* EXERCISE INSTRUCTIONS *
Please copy the records below word for word, starting at the line that contains "family: Schizophyllaceae" and ending with the last line of the records.

** START EXTRACTED INFORMATION **

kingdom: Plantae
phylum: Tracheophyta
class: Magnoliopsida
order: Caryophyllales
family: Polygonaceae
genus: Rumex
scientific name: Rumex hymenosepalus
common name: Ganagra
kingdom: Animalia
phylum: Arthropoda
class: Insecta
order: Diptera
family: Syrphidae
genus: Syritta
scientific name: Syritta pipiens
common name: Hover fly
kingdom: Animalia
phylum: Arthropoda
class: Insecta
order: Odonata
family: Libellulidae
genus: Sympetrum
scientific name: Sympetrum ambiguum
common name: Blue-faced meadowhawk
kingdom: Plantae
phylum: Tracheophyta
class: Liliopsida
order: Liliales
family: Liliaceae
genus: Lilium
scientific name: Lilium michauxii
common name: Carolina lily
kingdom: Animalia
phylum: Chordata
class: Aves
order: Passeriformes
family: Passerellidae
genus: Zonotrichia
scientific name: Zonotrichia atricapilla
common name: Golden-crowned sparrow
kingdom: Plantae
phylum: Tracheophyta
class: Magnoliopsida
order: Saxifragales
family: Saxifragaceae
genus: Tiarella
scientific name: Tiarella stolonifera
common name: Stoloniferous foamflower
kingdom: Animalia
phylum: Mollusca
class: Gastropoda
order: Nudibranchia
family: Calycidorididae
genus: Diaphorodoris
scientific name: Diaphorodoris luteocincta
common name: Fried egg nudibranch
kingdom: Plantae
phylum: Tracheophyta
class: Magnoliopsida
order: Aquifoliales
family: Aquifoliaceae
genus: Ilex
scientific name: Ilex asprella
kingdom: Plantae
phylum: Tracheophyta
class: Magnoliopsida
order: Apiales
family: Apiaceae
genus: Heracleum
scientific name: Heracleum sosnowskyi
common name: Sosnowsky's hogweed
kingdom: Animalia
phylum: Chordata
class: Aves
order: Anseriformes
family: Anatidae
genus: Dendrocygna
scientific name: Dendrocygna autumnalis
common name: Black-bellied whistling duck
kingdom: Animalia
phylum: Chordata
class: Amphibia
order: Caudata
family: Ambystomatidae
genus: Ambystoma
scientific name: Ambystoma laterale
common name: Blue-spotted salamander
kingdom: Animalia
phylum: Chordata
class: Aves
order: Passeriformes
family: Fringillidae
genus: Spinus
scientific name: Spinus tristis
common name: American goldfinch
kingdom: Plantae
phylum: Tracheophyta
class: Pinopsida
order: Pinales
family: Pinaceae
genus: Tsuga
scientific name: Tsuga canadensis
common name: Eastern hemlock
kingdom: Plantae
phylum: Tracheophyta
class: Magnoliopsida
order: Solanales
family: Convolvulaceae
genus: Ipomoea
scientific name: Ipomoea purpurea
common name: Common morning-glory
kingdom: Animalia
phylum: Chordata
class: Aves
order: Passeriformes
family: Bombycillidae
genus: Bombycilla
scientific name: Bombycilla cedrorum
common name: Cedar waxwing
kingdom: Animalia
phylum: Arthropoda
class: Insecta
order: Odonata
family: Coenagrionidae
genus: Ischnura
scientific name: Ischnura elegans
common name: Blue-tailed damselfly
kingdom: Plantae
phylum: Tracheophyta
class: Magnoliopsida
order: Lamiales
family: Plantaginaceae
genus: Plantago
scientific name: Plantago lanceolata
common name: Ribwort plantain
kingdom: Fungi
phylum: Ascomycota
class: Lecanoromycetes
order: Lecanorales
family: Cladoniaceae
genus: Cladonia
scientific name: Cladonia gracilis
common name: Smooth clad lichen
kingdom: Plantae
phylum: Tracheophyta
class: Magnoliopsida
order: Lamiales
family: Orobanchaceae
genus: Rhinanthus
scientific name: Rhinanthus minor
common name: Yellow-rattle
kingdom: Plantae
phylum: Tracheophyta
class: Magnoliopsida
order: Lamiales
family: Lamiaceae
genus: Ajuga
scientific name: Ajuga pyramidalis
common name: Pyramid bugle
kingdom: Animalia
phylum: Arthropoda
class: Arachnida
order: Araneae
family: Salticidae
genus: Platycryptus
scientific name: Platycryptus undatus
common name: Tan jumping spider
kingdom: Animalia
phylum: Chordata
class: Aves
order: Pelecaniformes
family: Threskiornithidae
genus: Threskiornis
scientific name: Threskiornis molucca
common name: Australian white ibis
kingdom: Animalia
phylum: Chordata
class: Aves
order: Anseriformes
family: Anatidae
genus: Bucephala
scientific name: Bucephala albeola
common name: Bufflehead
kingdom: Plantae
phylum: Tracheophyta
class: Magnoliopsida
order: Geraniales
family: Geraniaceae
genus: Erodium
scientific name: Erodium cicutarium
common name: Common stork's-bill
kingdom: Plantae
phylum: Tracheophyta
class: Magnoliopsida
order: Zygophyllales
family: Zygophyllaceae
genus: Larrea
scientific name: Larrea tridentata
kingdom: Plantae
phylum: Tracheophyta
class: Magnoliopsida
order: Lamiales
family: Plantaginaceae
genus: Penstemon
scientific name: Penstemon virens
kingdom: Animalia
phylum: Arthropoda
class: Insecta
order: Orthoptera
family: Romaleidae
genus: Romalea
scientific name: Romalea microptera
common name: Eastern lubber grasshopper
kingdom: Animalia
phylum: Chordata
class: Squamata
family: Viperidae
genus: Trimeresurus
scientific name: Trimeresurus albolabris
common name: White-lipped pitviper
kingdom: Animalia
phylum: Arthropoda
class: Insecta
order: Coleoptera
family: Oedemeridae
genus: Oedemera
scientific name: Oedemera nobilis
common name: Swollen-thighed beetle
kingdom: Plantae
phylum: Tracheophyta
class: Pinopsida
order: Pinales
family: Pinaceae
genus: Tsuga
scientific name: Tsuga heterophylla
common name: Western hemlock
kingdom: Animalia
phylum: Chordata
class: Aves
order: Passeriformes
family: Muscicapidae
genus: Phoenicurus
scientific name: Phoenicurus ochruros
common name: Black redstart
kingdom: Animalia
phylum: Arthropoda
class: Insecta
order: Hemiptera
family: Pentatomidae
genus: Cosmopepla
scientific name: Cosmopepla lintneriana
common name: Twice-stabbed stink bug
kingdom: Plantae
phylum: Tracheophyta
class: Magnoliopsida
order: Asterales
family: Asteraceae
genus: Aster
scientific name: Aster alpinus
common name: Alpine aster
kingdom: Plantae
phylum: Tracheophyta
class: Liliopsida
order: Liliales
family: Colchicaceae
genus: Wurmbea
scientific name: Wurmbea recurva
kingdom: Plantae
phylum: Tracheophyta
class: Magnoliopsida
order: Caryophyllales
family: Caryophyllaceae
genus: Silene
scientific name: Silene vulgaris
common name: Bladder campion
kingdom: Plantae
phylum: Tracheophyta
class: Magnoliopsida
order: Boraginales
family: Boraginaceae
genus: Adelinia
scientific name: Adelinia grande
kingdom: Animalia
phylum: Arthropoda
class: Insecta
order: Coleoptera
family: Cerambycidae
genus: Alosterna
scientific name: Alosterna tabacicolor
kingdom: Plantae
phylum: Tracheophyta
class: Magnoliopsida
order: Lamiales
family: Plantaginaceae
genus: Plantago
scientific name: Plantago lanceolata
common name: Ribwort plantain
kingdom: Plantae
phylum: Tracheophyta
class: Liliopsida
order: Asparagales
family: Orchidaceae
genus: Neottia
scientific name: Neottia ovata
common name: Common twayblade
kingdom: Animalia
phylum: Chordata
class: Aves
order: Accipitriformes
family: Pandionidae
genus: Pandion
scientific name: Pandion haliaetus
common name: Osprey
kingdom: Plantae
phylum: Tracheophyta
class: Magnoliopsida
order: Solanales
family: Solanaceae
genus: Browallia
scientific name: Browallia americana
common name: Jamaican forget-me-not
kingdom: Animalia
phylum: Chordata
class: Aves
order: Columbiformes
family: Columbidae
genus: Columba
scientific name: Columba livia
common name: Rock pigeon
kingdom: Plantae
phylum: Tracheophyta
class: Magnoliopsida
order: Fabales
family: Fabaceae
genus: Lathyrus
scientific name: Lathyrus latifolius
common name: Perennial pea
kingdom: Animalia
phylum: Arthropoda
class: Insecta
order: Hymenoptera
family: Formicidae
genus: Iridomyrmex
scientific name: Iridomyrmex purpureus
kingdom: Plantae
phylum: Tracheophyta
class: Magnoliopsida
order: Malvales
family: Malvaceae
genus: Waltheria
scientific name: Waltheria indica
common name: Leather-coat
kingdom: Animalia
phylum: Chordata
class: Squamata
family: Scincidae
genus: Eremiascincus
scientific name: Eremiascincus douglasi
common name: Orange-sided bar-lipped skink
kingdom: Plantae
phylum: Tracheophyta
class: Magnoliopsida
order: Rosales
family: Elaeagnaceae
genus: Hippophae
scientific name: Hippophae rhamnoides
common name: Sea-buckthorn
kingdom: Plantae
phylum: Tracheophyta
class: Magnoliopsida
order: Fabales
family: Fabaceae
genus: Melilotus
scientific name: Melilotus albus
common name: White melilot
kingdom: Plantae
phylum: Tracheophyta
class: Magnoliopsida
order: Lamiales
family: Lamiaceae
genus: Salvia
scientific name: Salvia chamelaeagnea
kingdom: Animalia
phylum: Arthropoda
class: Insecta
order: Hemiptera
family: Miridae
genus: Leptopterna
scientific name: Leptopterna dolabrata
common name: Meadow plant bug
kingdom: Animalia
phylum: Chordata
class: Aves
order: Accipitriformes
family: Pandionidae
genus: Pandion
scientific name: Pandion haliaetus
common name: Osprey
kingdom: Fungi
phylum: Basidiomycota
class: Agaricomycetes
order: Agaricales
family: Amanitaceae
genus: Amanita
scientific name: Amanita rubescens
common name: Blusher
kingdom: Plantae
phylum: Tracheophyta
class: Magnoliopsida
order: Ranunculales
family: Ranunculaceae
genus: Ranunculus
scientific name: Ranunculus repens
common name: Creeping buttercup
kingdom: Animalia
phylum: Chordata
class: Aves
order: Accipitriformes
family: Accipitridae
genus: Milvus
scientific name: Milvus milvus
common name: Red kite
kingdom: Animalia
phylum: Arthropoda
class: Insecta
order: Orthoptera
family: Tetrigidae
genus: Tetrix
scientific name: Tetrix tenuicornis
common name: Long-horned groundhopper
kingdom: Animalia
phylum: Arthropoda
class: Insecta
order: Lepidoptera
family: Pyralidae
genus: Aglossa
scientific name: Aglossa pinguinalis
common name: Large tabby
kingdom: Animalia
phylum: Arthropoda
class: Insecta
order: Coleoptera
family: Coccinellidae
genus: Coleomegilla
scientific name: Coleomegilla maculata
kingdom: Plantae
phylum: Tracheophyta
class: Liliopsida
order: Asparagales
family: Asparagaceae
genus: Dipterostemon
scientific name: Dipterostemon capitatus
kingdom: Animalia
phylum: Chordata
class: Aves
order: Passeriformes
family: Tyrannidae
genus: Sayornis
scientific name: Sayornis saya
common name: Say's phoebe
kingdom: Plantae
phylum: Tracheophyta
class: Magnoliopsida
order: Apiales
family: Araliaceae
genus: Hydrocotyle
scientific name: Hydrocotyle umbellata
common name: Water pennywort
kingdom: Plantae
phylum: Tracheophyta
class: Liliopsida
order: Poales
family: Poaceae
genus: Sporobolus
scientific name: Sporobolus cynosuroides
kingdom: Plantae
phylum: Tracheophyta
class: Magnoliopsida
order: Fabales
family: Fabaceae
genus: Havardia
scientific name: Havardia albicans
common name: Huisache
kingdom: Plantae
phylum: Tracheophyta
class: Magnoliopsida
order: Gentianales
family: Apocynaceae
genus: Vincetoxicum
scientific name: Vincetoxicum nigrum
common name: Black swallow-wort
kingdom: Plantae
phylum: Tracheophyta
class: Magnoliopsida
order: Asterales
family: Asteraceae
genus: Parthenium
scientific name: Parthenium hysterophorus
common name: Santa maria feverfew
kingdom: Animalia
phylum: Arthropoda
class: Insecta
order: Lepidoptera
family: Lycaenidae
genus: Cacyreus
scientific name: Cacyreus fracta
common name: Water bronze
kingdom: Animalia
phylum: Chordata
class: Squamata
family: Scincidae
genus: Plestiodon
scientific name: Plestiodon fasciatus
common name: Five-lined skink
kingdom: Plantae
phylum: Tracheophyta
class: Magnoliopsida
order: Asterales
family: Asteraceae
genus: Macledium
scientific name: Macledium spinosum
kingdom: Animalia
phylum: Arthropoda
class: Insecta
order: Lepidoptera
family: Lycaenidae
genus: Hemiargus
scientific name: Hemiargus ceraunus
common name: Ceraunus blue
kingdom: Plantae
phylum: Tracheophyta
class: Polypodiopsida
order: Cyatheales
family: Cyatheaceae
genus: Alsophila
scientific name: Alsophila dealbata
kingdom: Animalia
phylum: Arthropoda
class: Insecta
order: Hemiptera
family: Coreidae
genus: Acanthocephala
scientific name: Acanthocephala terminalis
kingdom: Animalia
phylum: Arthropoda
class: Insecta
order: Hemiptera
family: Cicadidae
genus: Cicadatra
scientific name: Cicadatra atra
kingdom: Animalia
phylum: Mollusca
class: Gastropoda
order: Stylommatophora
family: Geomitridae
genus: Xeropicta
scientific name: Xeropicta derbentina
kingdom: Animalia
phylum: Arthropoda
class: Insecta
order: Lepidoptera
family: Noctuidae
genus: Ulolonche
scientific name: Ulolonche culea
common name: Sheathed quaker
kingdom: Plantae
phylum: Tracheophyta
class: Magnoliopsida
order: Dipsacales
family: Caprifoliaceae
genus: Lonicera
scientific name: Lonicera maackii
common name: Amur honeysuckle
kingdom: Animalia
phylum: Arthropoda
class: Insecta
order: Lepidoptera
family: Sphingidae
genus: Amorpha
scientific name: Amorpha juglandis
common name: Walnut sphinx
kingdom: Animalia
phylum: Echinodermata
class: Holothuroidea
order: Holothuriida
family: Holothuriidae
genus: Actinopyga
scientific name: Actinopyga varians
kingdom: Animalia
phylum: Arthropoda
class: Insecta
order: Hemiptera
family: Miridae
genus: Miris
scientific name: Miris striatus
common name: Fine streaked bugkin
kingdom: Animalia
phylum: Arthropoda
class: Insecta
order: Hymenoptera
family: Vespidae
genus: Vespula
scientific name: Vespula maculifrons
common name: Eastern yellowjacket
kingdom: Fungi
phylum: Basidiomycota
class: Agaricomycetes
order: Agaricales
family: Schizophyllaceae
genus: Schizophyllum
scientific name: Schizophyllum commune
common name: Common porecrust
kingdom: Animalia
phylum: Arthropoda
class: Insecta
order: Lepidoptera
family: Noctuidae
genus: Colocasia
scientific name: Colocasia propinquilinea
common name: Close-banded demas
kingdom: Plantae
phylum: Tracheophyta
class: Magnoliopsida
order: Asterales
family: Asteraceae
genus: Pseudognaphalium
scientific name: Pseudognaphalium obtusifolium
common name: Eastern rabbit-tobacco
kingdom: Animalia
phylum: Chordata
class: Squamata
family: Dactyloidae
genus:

** END EXTRACTED INFORMATION **

* RESPONSE TO THIS TASK *
family: Schizophyllaceae
genus: Schizophyllum
scientific name: Schizophyllum commune
common name: Common porecrust
kingdom: Animalia
phylum: Arthropoda
class: Insecta
order: Lepidoptera
family: Noctuidae
genus: Colocasia
scientific name: Colocasia propinquilinea
common name: Close-banded demas
kingdom: Plantae
phylum: Tracheophyta
class: Magnoliopsida
order: Asterales
family: Asteraceae
genus: Pseudognaphalium
scientific name: Pseudognaphalium obtusifolium
common name: Eastern rabbit-tobacco
kingdom: Animalia
phylum: Chordata
class: Squamata
family: Dactyloidae
genus:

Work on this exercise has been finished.